06 Sep 2016

How might the future of mobility look amid the challenges of affordability, climate change and population aging? What are the different transportation needs of a diverse society? Indeed, what journey would we be taking in 2030 and how might we transform the transport experience? These questions were explored at a hands-on workshop on July 21, 2016, the second of a series of workshops co-organised by the Lee Kuan Yew School of Public Policy (LKYSPP) and the Sustainable Living Lab (SL2) to explore the possible futures of Singapore.

Some 50 participants attended the evening workshop held at National Design Centre. Ms Kay Chew Lin from SL2 was the chief facilitator for the evening. This workshop was organised in conjunction with an essay competition on the same topic, for which five prizes of $2,000 each would be awarded.

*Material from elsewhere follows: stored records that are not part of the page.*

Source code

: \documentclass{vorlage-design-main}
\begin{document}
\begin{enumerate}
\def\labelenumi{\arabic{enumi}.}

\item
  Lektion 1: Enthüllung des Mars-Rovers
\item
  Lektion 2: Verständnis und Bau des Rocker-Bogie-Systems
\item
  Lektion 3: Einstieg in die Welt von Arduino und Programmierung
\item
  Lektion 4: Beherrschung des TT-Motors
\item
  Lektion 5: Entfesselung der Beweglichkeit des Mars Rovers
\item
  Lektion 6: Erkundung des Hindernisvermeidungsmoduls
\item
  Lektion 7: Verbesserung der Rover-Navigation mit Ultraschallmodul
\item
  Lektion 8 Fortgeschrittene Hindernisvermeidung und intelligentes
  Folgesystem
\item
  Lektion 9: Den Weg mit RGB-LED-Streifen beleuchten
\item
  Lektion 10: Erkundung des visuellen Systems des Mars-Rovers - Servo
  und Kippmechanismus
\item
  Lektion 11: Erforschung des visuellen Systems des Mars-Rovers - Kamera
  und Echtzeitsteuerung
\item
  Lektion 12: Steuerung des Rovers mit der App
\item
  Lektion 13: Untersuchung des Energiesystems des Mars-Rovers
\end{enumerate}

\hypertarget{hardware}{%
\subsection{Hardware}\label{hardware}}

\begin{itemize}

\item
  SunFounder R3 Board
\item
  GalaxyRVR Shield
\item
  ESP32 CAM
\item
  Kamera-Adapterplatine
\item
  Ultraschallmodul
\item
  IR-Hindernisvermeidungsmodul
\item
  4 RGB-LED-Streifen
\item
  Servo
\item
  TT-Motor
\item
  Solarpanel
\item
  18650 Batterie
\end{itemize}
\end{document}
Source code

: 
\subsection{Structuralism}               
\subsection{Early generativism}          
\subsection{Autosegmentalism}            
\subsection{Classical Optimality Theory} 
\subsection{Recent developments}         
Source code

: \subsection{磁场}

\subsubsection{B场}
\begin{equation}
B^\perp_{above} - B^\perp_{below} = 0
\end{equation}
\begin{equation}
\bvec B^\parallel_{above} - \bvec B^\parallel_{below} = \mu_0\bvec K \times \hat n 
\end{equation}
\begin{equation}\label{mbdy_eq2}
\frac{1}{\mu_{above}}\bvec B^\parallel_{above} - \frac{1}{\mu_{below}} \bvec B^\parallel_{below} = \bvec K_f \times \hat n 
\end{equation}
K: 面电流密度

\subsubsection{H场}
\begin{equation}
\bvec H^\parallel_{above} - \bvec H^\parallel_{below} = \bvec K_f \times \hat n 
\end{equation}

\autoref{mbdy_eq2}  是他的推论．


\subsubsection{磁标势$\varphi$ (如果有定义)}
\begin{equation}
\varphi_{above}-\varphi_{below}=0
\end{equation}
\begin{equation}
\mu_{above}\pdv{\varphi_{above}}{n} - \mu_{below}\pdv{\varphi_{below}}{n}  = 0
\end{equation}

Before the workshop proper, Chew Lin gave an overview of the transport problems facing many countries and some cutting edge initiatives to address them, such as those aimed at reclaiming city centres for pedestrians and cyclists, and making transport more inclusive to the handicapped.

lkyspp future of mobility workshop 1

The rest of the evening was devoted to group work. First, each group of five to six people was given a particular persona and tasked to flesh out the mobility need of this persona. My group worked on creating a narrative for a young sales representative who relied heavily on a car for daily commute and livelihood. Ironically, the majority of our group members were non-car owners, so this taxed our imagination somewhat. Characters given out to other groups included the taxi driver, the weekend cyclist, and the daily cyclist. We were prompted to explore how our characters felt on the road, what would render their commute pleasant or unpleasant, and the kind of changes needed to make transportation work for them.

Having fleshed out these stories, we were asked to mix around to create new groups with a diversity of personas.

In these new groups, we had to envision the future of mobility in Singapore with everyone adopting the perspective of the personas we had created. This envisioning exercise turned out to be neither simple nor straightforward, and was fraught with tensions over competing interests. Which group of commuters ought to be prioritised and on what basis? How far can engineering innovations reshape societal expectations and behaviour? How do we balance the needs of transport infrastructure development with environmental conservation? The discussion within my group got passionate rapidly, and we had to set some ground rules to make sure that everyone’s opinion received a fair airing.

The subsequent segment, and highlight of this hands-on workshop, involved “purposeful making” where each group had to build a prototype of their vision of the future of mobility from materials such as cardboard and mouldable plastic. My group decided that the future of mobility would necessitate the sharing of roads among motorists and cyclists, rather than the constructing of segregated roads. After much discussion (and disagreement), we settled on a smart technology app that would assist all road users in optimising their choice of routes. This app would tap on the network of sensors that the Singapore government is deploying to support the Smart Nation vision. By allocating road users to optimal routes based on their destinations and road usage, the app would help to reduce conflict between different types of road users.

Unfortunately, before my group could even embark on making our prototype, the facilitators threw various wild cards our way. What would happen to our mobility solution in the event of a technical glitch? Could it still work with limited buy-in from the motorists and cyclists? What about the need to curb car ownership in our increasingly congested island city? These awkward questions highlighted the complexity of policy making within the context of a small workshop, and let alone in the real world.

After all the prototypes were finished, the groups took turns to present the prototypes of their mobility solutions. One group identified the redirecting of traffic as the key to the future of transportation. This group created a “hub and home” model which fused the multilevel, multi-purpose transportation interchange and designated carefree zones with residential estates. The prototype also entailed an improved version of the existing park and ride scheme.

One far-out prototype envisioned the popularisation of cable cars and flying foxes or zip lines for congestion-free overland commutes, much to the delight of the workshop participants.

A third group addressed the themes of conservation and spatial justice in the future of transportation. Recent tensions have emerged from the Singapore government’s decision to clear the Bukit Brown cemetery area for an eight-lane road and mass rapid transit station, sparking debates on the place of heritage, environmental concerns and quality of life in the development of the island state.

This group thus proposed the construction of a huge roundabout to redirect traffic around the cemetery. Even though such a policy reversal will probably not materialise, this workshop made me realise that there is still public interest in the topic of Bukit Brown and that the government could strengthen public engagement in future developments to crowdsource innovative solutions.

Chew Lin wrapped up the workshop by inviting us to ponder a number of inconvenient questions which remained little explored. One troubling question was the future livelihood of taxi driver. Taxi driving is for many in Singapore the employment of the last resort since the country does not have any form of national unemployment insurance. In our headlong rush towards a “car-lite” Singapore and to adopt new technologies such as autonomous vehicles, are there any social policies that need to be concurrently redesigned?

This workshop showed me that managing and engaging the public on emotional topics such as natural heritage is just as important as any infrastructure project, and that the social impact of any technological adoption needs to be carefully monitored. After all, public policy needs to be people-driven, especially when it comes to mobility.